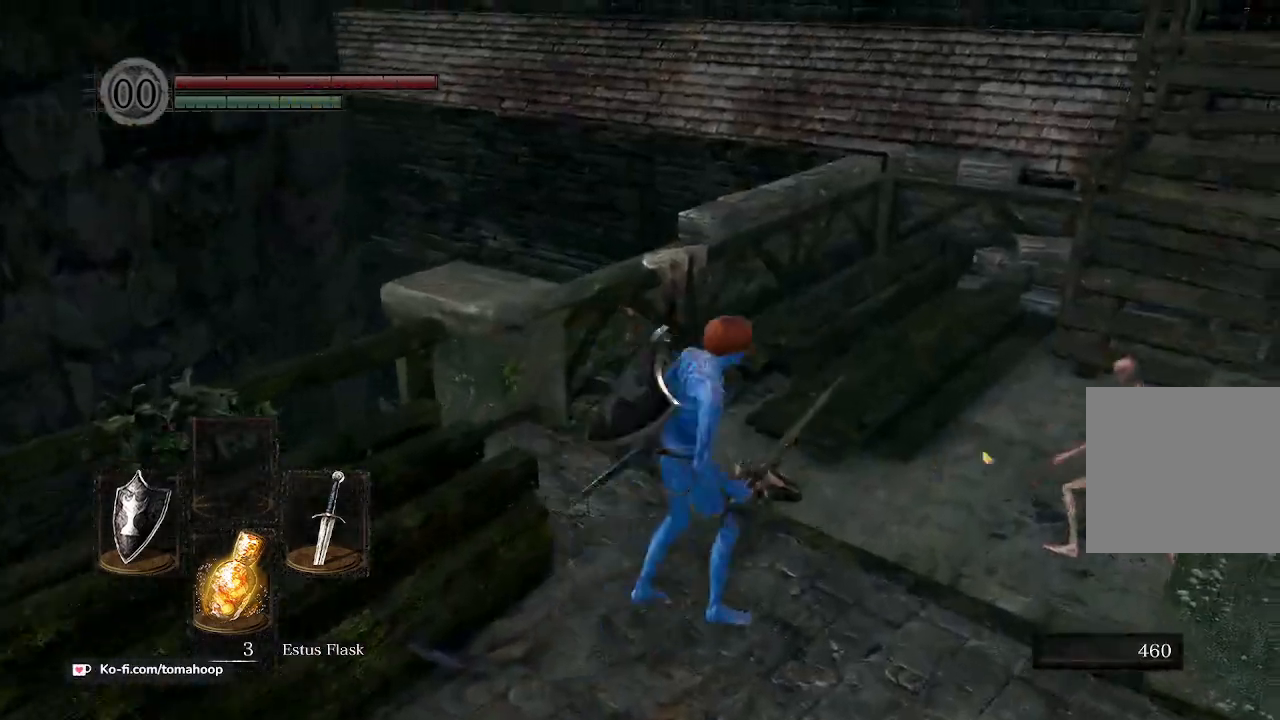
{"buttons": ["R2"], "left_stick": "up", "right_stick": "center", "events": [[100, "left_stick", "up"], [200, "R2", "down"], [200, "right_stick", "down"], [233, "R3", "down"], [300, "right_stick", "center"], [400, "R3", "up"]]}
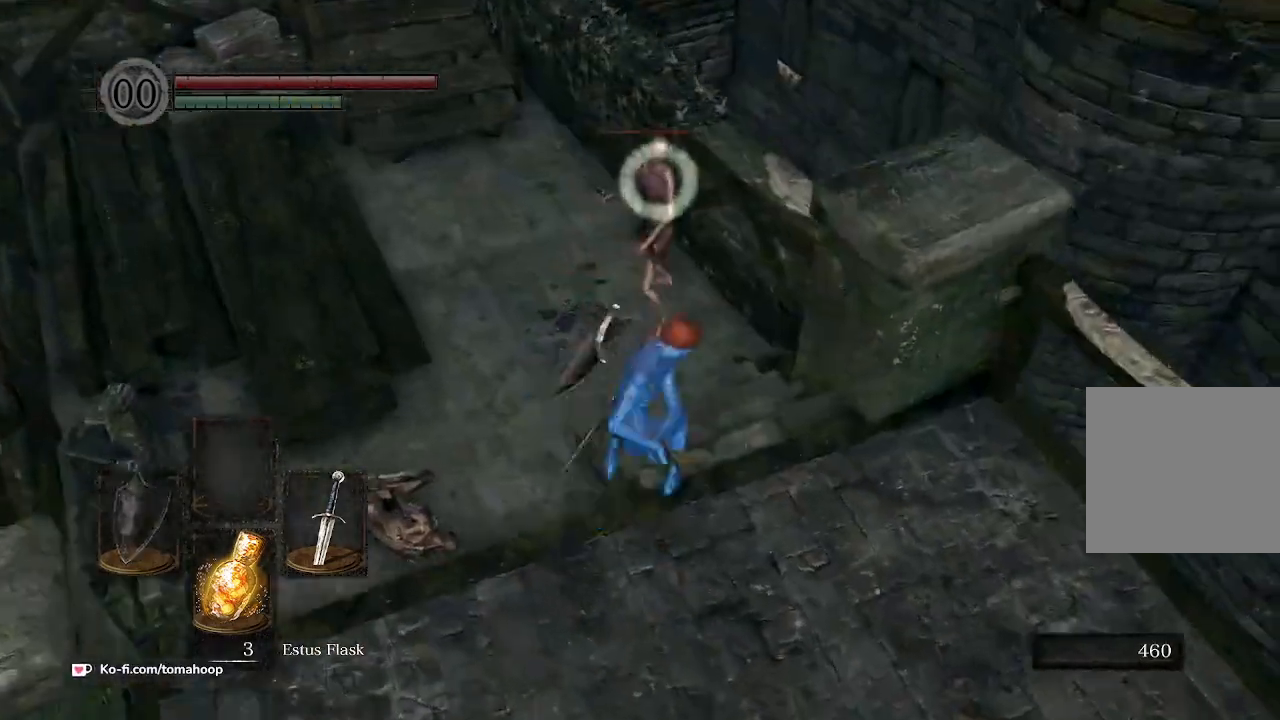
{"buttons": ["R2"], "left_stick": "up-left", "right_stick": "center", "events": [[233, "left_stick", "up-left"]]}
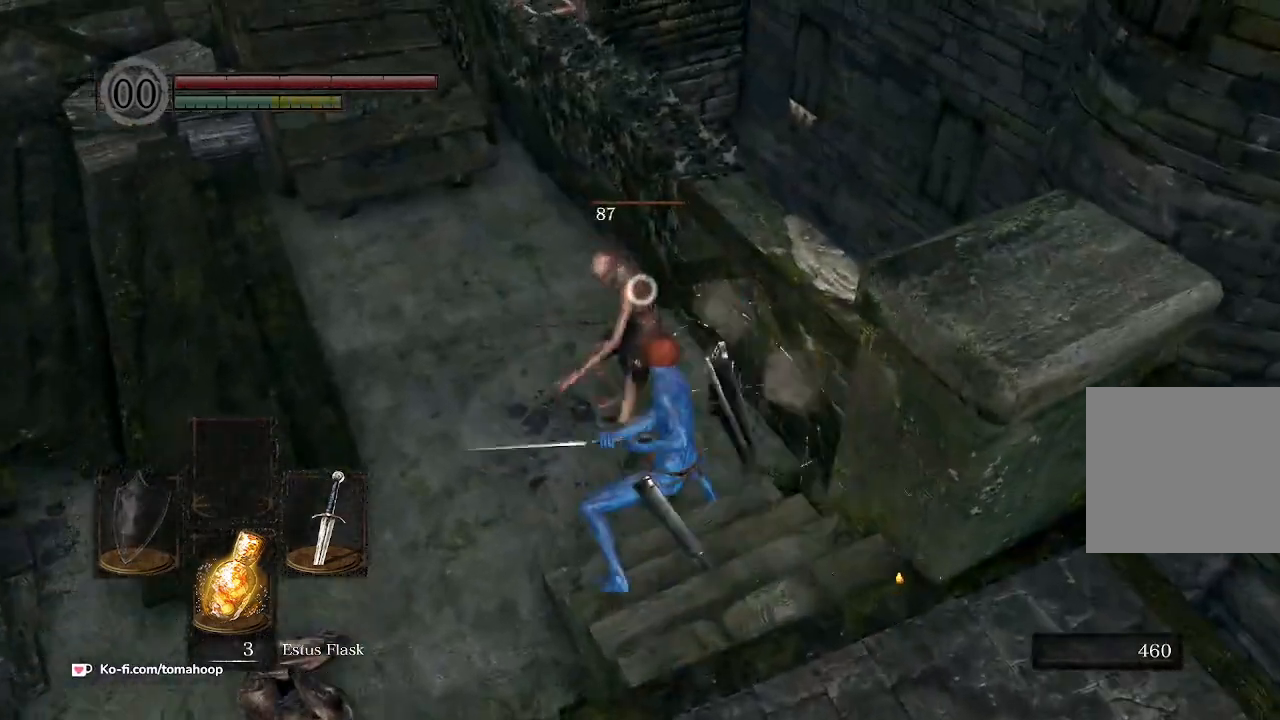
{"buttons": [], "left_stick": "left", "right_stick": "center", "events": [[200, "R2", "up"], [200, "R3", "down"], [200, "right_stick", "up-left"], [233, "left_stick", "down-left"], [267, "R3", "up"], [467, "left_stick", "left"], [467, "right_stick", "center"]]}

• **TASK GOAL**
Apart from the images, every line above needs to be printed again exactly.

• **TASK RESPONSE**
{"buttons": ["R2"], "left_stick": "up", "right_stick": "center", "events": [[100, "left_stick", "up"], [200, "R2", "down"], [200, "right_stick", "down"], [233, "R3", "down"], [300, "right_stick", "center"], [400, "R3", "up"]]}
{"buttons": ["R2"], "left_stick": "up-left", "right_stick": "center", "events": [[233, "left_stick", "up-left"]]}
{"buttons": [], "left_stick": "left", "right_stick": "center", "events": [[200, "R2", "up"], [200, "R3", "down"], [200, "right_stick", "up-left"], [233, "left_stick", "down-left"], [267, "R3", "up"], [467, "left_stick", "left"], [467, "right_stick", "center"]]}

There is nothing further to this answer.